Many users have long wanted to retrofit outdoor shower systems, but the risks around water–electricity management, safety regulations, and modification legality make true aftermarket solutions nearly impossible.

IM Motors took the bold step of integrating the system at the factory level. Designed for camping, fishing, and long-distance travel, it represents the first time a Chinese automaker has embedded an outdoor lifestyle capability so natively into a production vehicle.

5. Why Is This an Industrial Path Unique to China?

Because China, the U.S., and Europe differ fundamentally in residential space, modification regulations, outdoor lifestyle patterns, family needs, organizational speed within automakers (China is faster by an order of magnitude), electrification infrastructure (China leads in charging-network density), and the ability of China's supply chain to support high-complexity, high-iteration innovation.

These factors collectively create a globally unique industrial phenomenon: Only in China is the automobile rapidly evolving into a "smart mobile home."

6. 2030: The Car Will Become the "Third Living Space" for Young People in China

In China, the structure of personal space is undergoing a profound shift:

Home is becoming increasingly expensive, crowded, and filled with responsibilities.

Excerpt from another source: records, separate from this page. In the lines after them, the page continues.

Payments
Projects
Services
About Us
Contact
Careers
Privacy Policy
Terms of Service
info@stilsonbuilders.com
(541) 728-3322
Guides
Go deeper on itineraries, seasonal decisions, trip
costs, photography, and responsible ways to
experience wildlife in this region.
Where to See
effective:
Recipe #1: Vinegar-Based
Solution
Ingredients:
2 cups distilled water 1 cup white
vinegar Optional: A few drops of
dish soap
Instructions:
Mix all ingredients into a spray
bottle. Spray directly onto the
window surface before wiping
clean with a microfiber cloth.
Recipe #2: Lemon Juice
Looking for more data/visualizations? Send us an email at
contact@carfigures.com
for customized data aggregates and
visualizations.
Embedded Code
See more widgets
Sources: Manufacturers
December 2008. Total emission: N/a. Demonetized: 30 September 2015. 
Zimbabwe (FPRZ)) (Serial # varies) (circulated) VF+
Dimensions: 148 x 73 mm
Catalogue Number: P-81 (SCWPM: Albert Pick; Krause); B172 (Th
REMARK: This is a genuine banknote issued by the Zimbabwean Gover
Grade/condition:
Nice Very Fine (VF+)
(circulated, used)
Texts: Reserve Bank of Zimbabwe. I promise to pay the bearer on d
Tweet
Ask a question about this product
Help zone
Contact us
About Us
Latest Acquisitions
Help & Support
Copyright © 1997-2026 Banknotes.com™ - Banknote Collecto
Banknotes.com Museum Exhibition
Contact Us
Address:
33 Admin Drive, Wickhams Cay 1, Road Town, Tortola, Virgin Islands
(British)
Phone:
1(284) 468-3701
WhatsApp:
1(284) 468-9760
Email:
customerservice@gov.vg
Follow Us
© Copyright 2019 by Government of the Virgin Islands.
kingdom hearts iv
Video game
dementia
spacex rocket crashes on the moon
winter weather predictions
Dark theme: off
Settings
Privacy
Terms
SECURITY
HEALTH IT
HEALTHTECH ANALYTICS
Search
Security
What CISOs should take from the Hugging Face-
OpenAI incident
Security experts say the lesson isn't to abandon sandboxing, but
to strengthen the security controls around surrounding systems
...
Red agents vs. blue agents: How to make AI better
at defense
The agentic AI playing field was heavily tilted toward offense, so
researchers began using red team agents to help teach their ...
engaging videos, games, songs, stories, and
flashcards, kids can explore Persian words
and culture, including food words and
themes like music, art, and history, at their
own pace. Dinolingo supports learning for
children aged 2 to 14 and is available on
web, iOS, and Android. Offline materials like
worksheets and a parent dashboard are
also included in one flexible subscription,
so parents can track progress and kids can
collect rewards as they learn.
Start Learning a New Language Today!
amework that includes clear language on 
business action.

The workplace is fast-paced and high-pressure—a place one must be.

The car, however, is the only space where one can close the door and the world instantly becomes quiet.

For more and more people, a car is no longer just a tool. It is a mobile, safe, fully controllable private sanctuary.

Looking ahead to 2030, we can predict with confidence that a car in China will carry far more meaning than "getting from point A to point B."

It may become:

a bedroom for short naps,

a mobile office during commutes,

a harbor of relief after a long day of overtime,

a weekend living room on wheels,

an energy hub for camping trips,

a social space for gatherings,

and a place where one can retreat for emotional recovery.

As this shift unfolds, automotive competition will move from a race of technical parameters to a race of spatial experience. Whoever enables users to live better, relax better, and express themselves more freely inside the car will win the market of future.